Explain briefly the technique of marginal costing. In what ways do you consider this
technique useful in management accounting
Marginal costing may be defined as the technique of presenting cost data wherein variable costs and fixed costs are shown separately for managerial decision-making. It should be clearly understood that marginal costing is not a method of costing like process costing or job costing. Rather it is simply a method or technique of the analysis of cost information for the guidance of management which tries to find out an effect on profit due to changes in the volume of output.
There are different phrases being used for this technique of costing. In
, marginal costing is a popular phrase whereas in US, it is known as direct costing and is used in place of marginal costing. Variable costing is another name of marginal costing. UK
Marginal costing technique has given birth to a very useful concept of contribution where contribution is given by: Sales revenue less variable cost (marginal cost)

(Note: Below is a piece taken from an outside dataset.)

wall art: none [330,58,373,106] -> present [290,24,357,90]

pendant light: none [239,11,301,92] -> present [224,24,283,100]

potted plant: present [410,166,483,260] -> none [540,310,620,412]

Contribution may be defined as the profit before the recovery of fixed costs. Thus, contribution goes toward the recovery of fixed cost and profit, and is equal to fixed cost plus profit (C = F + P).

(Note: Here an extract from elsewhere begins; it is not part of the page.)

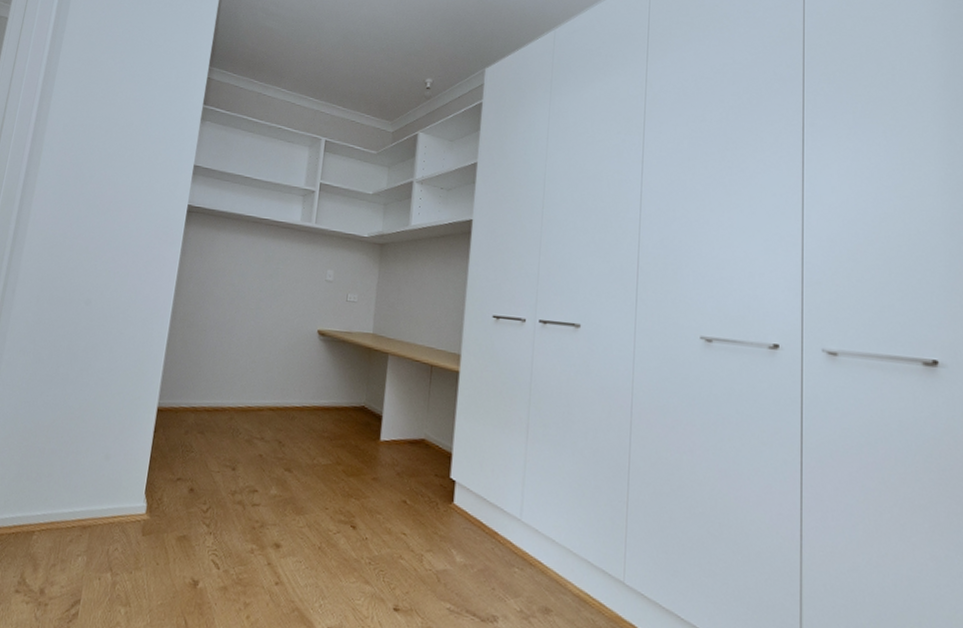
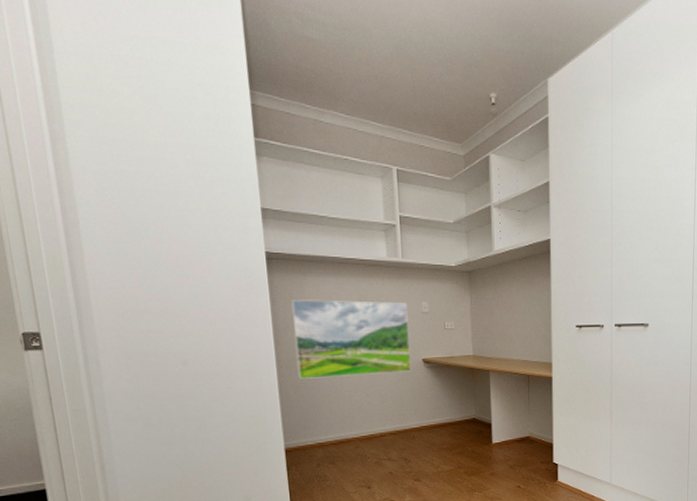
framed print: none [188,252,312,343] -> present [291,298,411,379]

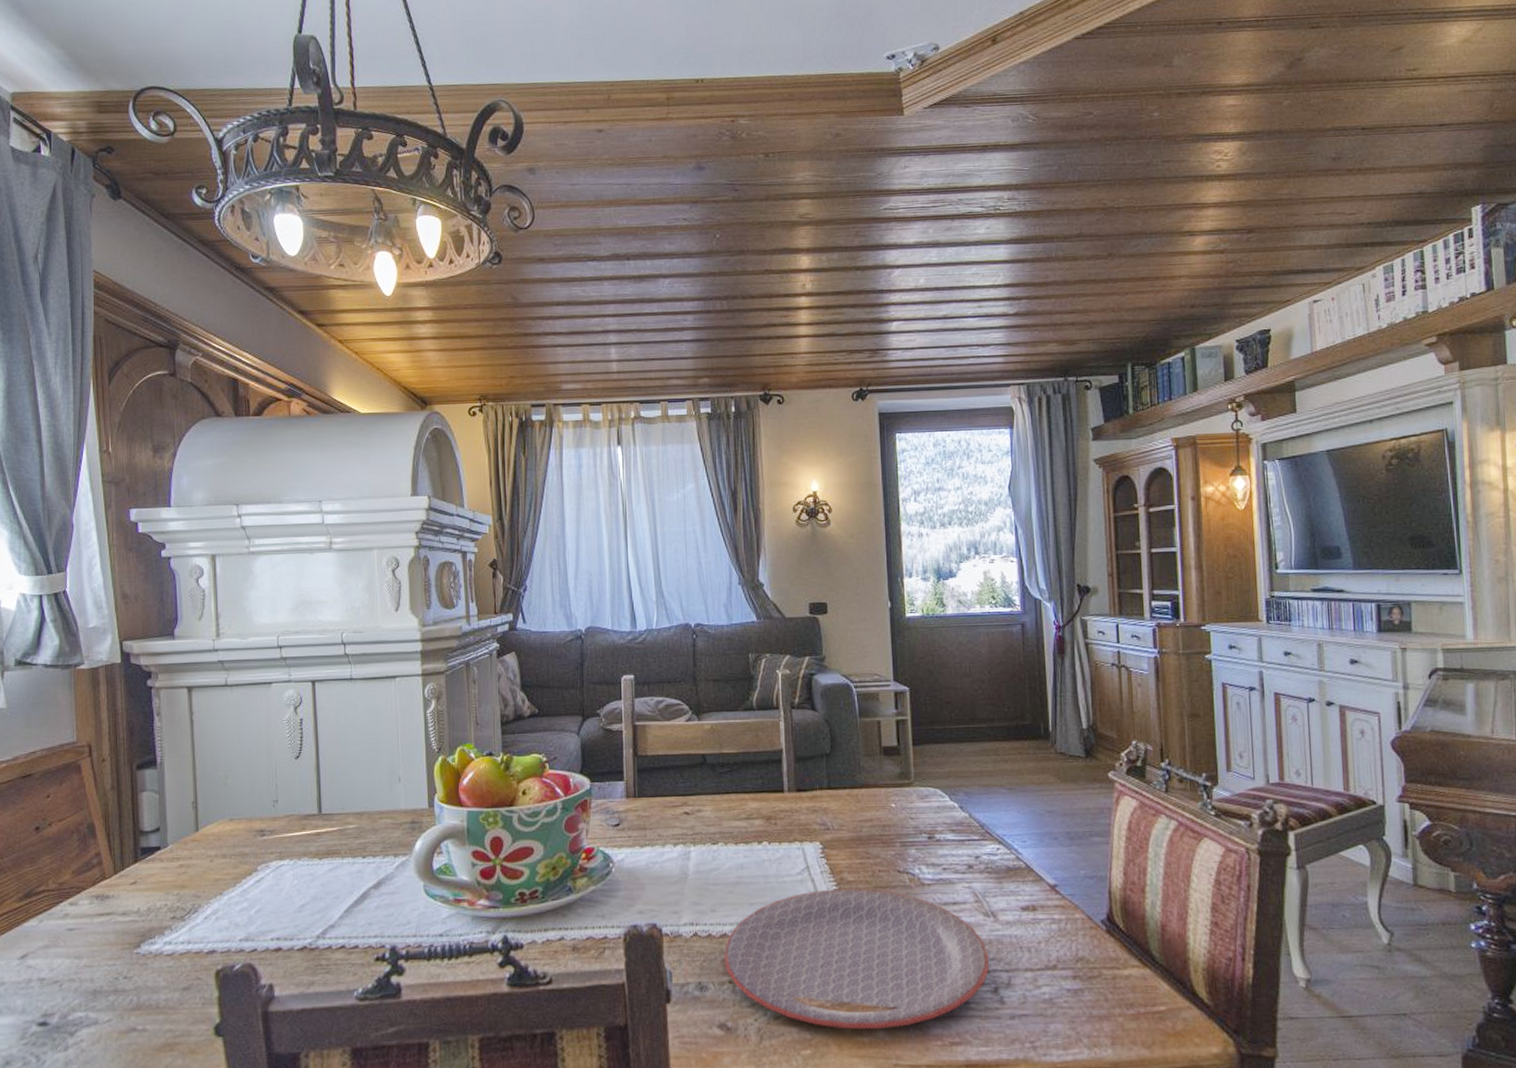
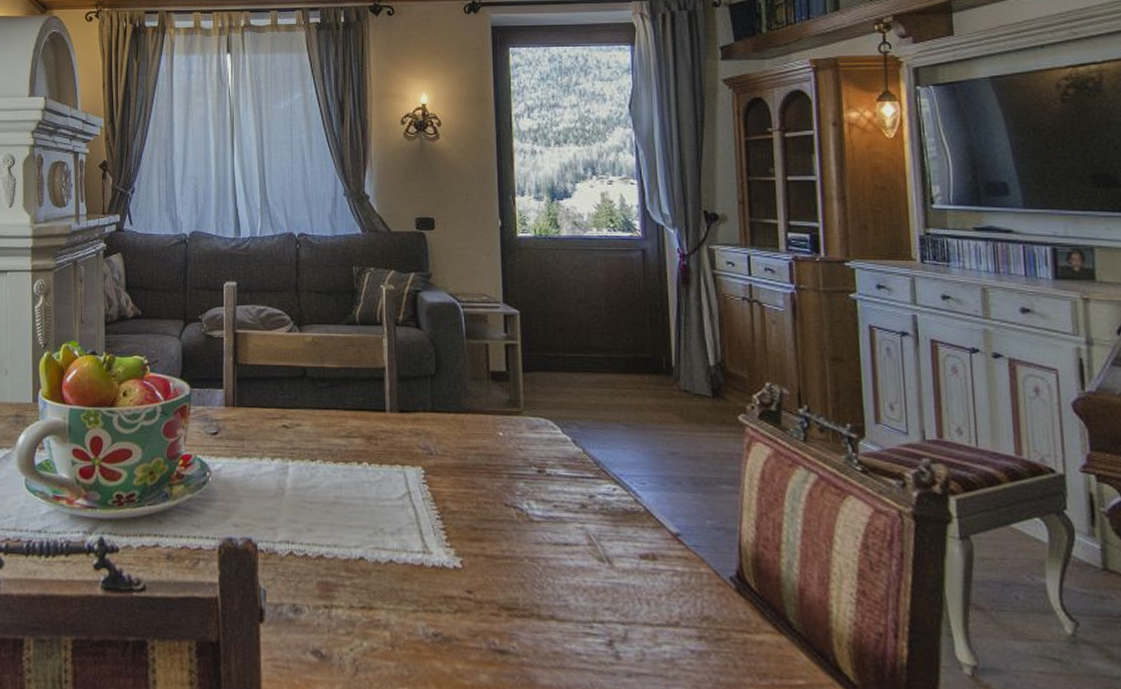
plate: present [724,888,990,1029] -> none [320,517,604,673]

In case a firm neither makes profit nor suffers loss, contribution will be just equal to fixed cost (C = F). This is known as break even point.

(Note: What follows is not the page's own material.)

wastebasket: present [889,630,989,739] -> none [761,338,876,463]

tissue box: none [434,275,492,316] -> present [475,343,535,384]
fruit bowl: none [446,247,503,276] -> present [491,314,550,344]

The concept of contribution is very useful in marginal costing. It has a fixed relation with sales. The proportion of contribution to sales is known as P/V ratio which remains the same under given conditions of production and sales.
Features of Marginal Costing
- Cost Classification The marginal costing technique makes a sharp distinction between variable costs and fixed costs. It is the variable cost on the basis of which production and sales policies are designed by a firm following the marginal costing technique.
- Stock/Inventory Valuation Under marginal costing, inventory/stock for profit measurement is valued at marginal cost. It is in sharp contrast to the total unit cost under absorption costing method.
- Marginal Contribution Marginal costing technique makes use of marginal contribution for marking various decisions. Marginal contribution is the difference between sales and marginal cost. It forms the basis for judging the profitability of different products or departments.
- Marginal costing is simple to understand.
- By not charging fixed overhead to cost of production, the effect of varying charges per unit is avoided.
- It prevents the illogical carry forward in stock valuation of some proportion of current years fixed overhead.
- The effects of alternative sales or production policies can be more readily available and assessed, and decisions taken would yield the maximum return to business.
- It eliminates large balances left in overhead control accounts which indicate the difficulty of ascertaining an accurate overhead recovery rate.
- Practical cost control is greatly facilitated. By avoiding arbitrary allocation of fixed overhead, efforts can be concentrated on maintaining a uniform and consistent marginal cost. It is useful to various levels of management.
- It helps in short-term profit planning by breakeven and profitability analysis, both in terms of quantity and graphs. Comparative profitability and performance between two or more products and divisions can easily be assessed and brought to the notice of management for decision making.